Intercalibration of the F11, F13, F14, and F15 SSM/I’s was done using multiple techniques, including double differences with the GMI-calibrated TMI Level 1C [
7,
12], a vicarious cold technique [
18], and a vicarious warm-scene technique [
19]. This is basically the same approach used by the XCAL team for the intercalibration of the GPM radiometer constellation, with multiple techniques over both cold and warm scenes providing a consistency check, as well as a measure of the residual uncertainties [
12]. Details of the individual intercalibration techniques are left to the above references. For the F08 and F10 sensors, the intercalibration was somewhat more complicated, as a double difference approach with a well-calibrated instrument like TMI was not an option, and the results had to be daisy-chained between sensors to reference the results back to GMI. For F08, this meant comparing the calibration over a corresponding time period with F10, then to F11, and then to the GMI-calibration TMI Level 1C. As a result, the uncertainties for the F08 and F10 calibration are significantly larger, since the intercalibration estimates are subject to calibration uncertainties in the intermediate sensors.
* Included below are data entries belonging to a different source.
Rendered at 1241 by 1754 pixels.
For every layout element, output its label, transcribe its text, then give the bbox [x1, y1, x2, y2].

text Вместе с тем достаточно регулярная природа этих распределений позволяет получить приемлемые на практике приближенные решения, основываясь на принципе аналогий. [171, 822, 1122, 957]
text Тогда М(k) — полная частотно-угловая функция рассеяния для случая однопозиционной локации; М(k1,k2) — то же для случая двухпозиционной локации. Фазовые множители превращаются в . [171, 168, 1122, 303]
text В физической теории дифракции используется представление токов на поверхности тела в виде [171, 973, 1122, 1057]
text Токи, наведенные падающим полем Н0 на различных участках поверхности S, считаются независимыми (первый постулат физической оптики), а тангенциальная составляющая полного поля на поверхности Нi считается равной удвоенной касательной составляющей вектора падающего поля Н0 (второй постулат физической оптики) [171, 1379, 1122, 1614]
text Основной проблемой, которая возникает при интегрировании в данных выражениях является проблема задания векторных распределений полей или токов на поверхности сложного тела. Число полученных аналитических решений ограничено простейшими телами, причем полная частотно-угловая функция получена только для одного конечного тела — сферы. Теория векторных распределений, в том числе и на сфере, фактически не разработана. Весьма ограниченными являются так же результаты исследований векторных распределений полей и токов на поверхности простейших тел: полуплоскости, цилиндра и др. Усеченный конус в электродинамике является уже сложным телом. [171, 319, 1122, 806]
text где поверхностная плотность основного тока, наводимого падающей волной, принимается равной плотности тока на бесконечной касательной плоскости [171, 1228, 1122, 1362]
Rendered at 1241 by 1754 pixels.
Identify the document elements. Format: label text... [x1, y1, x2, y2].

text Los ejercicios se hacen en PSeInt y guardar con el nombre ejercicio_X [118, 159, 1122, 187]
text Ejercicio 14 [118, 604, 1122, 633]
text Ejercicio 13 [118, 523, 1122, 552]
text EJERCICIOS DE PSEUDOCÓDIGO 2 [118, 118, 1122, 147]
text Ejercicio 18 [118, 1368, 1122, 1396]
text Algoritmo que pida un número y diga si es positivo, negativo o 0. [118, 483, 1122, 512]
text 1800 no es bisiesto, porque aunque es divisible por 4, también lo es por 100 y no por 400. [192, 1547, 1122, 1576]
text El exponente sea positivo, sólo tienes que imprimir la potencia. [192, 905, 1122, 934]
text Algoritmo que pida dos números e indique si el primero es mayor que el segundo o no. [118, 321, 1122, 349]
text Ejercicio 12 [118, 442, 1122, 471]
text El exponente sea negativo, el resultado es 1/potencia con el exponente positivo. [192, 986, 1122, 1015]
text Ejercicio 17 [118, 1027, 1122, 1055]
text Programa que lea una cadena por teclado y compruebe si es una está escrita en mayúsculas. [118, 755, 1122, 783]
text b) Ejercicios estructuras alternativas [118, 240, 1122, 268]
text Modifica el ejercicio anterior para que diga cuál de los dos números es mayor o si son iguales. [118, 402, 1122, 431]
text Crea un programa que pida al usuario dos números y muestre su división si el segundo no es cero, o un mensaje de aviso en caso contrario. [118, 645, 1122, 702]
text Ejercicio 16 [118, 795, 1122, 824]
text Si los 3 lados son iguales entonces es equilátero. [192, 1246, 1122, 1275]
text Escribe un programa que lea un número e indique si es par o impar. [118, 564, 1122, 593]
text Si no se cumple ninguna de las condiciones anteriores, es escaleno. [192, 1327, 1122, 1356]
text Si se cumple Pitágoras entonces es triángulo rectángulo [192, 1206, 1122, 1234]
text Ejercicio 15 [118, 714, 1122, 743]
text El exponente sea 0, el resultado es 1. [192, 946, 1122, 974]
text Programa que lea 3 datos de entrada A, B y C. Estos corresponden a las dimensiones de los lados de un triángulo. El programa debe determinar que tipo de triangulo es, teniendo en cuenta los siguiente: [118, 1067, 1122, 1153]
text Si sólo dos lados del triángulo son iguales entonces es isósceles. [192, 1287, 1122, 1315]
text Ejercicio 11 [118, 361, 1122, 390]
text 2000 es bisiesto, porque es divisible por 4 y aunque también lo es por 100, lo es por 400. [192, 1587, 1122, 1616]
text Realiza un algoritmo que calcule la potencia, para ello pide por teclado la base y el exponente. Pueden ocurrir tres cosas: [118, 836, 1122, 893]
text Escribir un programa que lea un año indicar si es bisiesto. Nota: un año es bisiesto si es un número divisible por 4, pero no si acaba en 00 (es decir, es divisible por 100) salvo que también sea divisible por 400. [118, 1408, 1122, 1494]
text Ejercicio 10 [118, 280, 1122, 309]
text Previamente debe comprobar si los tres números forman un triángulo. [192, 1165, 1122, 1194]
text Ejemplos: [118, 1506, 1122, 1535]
While the same vicarious cold [
18] and warm [
19] were used for these sensors, a single difference technique comparing simulated minus observed Tb for the sensor pairs was also used. This technique gives comparable results over ocean to the vicarious approach, but it does not work well over land, and thus, was not used for the warm scene calibration. Results from the vicarious warm-scene technique [
19], however, show good agreement with double difference results versus TMI over vegetated land. As a result, both warm-scene techniques are used for the four SSM/I sensors overlapping the TMI data record, but only results from the vicarious warm technique are used for the F08 and F10 intercalibration.
The cold and warm scene calibration offsets for the six SSM/I instruments are given, along with the associated scene temperatures in
Table 3. Given the similarity of the instruments, it is not surprising that the calibration offsets are similar, although there are differences between sensors. As with the prior Level 1C intercalibration by the XCAL team [
12], the use of multiple techniques adds confidence to the validity of the results. For the GPM constellation sensors, the XCAL approach using multiple techniques found residual uncertainties in the intercalibration offsets within 0.5 K over cold scenes (ocean) and within 1.0 K over warm scenes (vegetated land) [
12]. Results from the various techniques for the SSM/I sensors discussed here are consistent with those results. Calibration errors relative to the GMI reference standard, however, are significantly larger for the older SSM/I sensors in particular due to uncertainties in the intercalibration of the intermediate sensors, as well as potential calibration drifts that have not been fully corrected for. Given the lack of a long-term calibration reference, the best guidance for users is to consider small climate trends or changes in retrieved geophysical variables with skepticism, particularly for the pre-TRMM data record.